Repeat precisely, and only, the lines between the line containing "Woodland, Montserrat" and the end of the listing below, both ends included.

_LISTED RECORDS_.
= Beginning of Section =
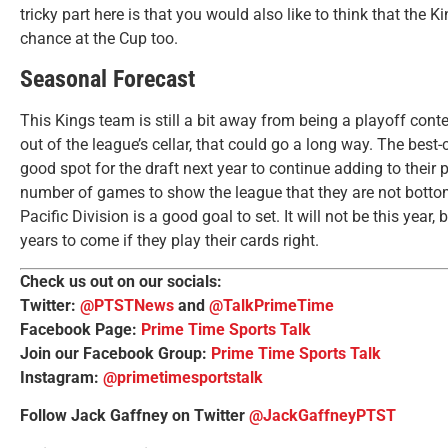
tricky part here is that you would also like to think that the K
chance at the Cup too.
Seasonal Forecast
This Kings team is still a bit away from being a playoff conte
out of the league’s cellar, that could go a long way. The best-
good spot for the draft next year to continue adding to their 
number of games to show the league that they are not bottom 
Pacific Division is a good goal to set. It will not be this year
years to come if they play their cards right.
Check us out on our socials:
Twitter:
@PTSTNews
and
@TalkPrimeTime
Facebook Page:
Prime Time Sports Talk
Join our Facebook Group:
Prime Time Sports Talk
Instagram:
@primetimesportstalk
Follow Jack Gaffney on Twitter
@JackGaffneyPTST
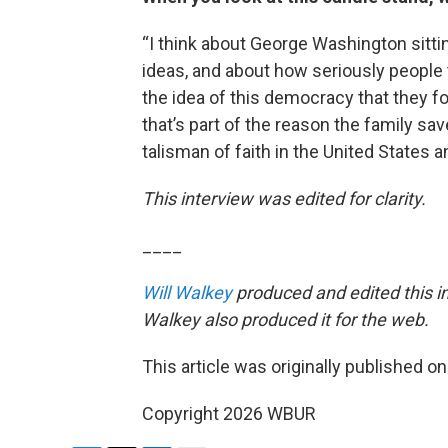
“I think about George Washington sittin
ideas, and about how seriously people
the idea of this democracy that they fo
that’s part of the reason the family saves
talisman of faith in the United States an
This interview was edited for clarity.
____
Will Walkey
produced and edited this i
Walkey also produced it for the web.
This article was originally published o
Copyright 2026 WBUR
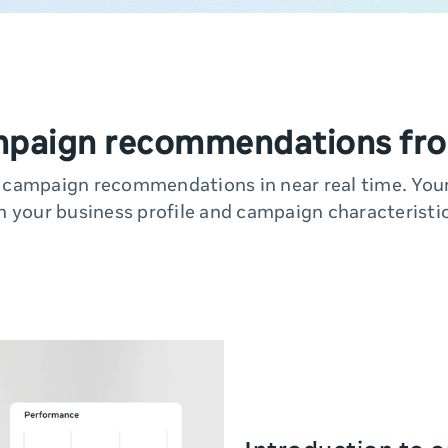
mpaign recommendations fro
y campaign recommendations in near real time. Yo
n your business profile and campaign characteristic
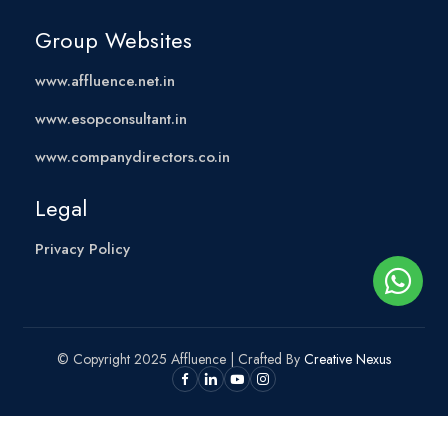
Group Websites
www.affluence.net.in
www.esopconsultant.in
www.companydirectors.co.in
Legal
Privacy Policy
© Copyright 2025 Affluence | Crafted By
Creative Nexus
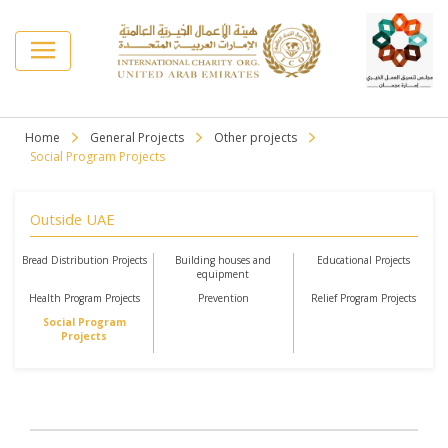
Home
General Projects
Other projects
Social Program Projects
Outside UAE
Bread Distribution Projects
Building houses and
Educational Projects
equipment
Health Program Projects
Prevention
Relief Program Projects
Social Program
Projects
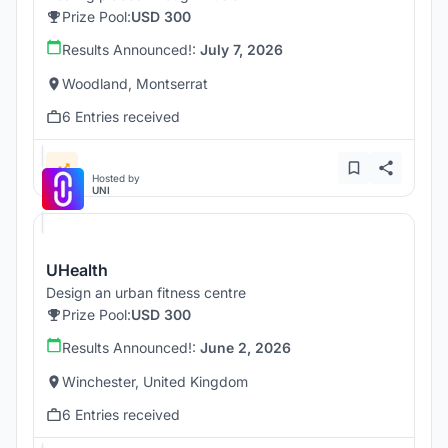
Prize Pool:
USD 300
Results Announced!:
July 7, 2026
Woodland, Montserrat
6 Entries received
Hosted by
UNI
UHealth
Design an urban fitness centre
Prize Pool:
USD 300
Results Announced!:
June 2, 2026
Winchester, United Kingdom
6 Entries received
= End of Section =
_FINISHED EXERCISE_.
Woodland, Montserrat
6 Entries received
Hosted by
UNI
UHealth
Design an urban fitness centre
Prize Pool:
USD 300
Results Announced!:
June 2, 2026
Winchester, United Kingdom
6 Entries received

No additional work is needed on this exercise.